I tried doing mgsin(theta)=ma.

3. (0.2)(9.8)(sin26.7)=(0.2)(a)
0.8806652373=0.2a
08806652323/0.2=a
a=4.4???

A fisherman yanks a fish straight up out of the water with an acceleration of 2 m/s^2 using very light fishing line that has a "test" value of 8 pounds. The fisherman, unfortunately, loses the fish as the line snaps. To the nearest tenth of a kilogram what is the minimum mass of the fish?

I have no idea how to solve this equation. I tried doing F=ma but to no avail. Can you help me?

2. Aug 17, 2009

### Staff: Mentor

How did you arrive at this equation? Hint: Analyze the forces on the mass and apply Newton's 2nd law to both the horizontal and vertical directions.

Newton's 2nd law is the way to go.
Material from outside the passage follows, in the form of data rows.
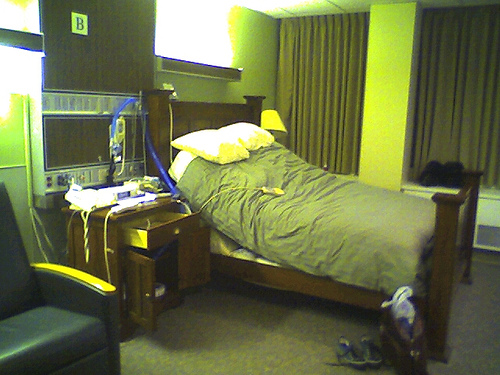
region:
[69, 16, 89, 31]
The letter B on the wall.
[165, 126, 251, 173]
The left pillow on the bed.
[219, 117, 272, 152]
The right pillow on the bed.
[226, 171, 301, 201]
The remote on the bed.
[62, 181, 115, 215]
The phone on the desk.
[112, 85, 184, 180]
The blue breathing tube on the wall.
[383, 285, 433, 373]
The brown bag on the floor.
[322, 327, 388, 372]
The sneakers next to the brown bag.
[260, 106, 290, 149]
The lamp on the right to the bed.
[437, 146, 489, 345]
The wooden footboard of the bed.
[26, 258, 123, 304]
arm on the chair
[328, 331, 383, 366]
shoes on the floor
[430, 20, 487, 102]
a curtain on window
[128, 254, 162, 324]
door on the nighstand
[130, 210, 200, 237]
open drawer on nighstand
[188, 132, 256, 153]
pillow on the bed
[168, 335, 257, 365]
carpet on the floor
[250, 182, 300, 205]
remote unit for bed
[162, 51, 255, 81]
light above the bed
What forces act on the fish?

3. Aug 17, 2009

### LBloom

1) Draw a free body diagram and you'll see that since they are giving you the angle with respect to the vertical, so you need to be careful when analyzing how you find the vertical and horizontal components.
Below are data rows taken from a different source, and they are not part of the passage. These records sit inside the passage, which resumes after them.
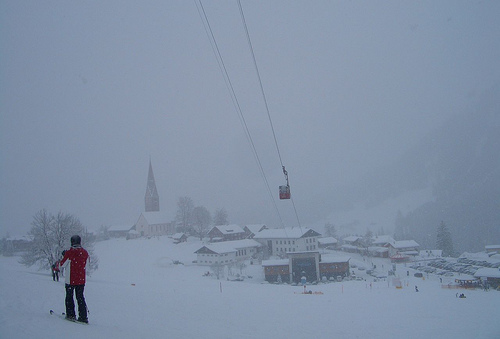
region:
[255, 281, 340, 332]
a ground covered in snow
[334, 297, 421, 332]
ground coverd in white snow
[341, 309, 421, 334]
snow covering the ground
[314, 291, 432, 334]
white snow covering the ground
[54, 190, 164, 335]
a person that is skiing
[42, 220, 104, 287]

2)Remember that pounds and kilograms do not measure the same thing. Pounds is a unit of force and is therefore equivalent to newtons in the metric system. If they tell you the most pounds the fishline can handle, they're telling you how much force it can handle, so you need to do some conversions from the English system to the Metric system.

4. Aug 18, 2009

### MorganJ

1) Is it force applied, tension, and normal force coupled together? I'm a little confused on how to even get the proper equation to solve the problem.

2)Same question.

5. Aug 18, 2009

### Staff: Mentor

In each problem the only forces acting on the mass (or fish) are string tension and weight. (There's no normal force.)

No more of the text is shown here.